Segment Start: Task material
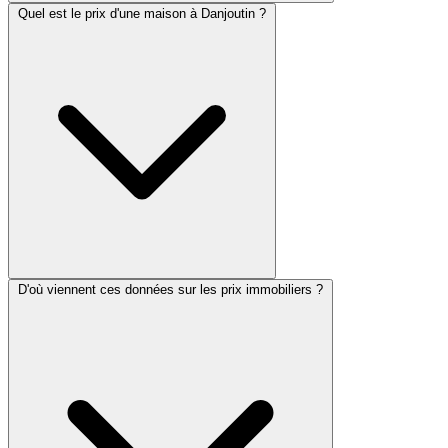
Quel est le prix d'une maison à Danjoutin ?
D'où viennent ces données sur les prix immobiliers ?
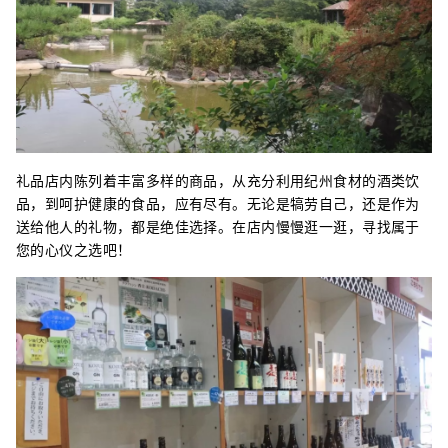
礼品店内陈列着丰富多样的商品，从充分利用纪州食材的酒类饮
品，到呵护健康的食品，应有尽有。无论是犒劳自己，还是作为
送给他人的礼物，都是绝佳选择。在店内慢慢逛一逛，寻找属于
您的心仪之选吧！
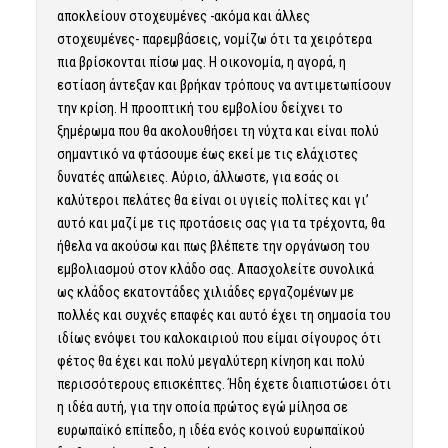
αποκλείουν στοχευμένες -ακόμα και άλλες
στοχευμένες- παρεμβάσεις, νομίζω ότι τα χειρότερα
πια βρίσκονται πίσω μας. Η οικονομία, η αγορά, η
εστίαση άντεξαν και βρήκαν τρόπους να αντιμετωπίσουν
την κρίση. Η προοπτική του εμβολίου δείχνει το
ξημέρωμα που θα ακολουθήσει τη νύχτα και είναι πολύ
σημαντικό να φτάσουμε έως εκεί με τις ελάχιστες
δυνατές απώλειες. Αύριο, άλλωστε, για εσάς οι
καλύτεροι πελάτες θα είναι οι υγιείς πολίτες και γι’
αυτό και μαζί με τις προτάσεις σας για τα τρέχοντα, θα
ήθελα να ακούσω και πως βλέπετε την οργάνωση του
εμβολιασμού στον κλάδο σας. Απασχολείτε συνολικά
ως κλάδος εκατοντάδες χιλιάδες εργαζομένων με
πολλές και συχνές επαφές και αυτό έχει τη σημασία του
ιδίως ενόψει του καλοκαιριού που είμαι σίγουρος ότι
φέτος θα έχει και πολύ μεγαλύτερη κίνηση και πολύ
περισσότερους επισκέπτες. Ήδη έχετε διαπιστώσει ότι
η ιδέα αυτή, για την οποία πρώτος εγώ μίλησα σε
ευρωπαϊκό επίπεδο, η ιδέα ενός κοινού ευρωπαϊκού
Segment End: Task material
What is needed: The line with "πολλές και συχνές" and all lines after it through the end of the data above: write these out exactly and add nothing.

Result of the task:
πολλές και συχνές επαφές και αυτό έχει τη σημασία του
ιδίως ενόψει του καλοκαιριού που είμαι σίγουρος ότι
φέτος θα έχει και πολύ μεγαλύτερη κίνηση και πολύ
περισσότερους επισκέπτες. Ήδη έχετε διαπιστώσει ότι
η ιδέα αυτή, για την οποία πρώτος εγώ μίλησα σε
ευρωπαϊκό επίπεδο, η ιδέα ενός κοινού ευρωπαϊκού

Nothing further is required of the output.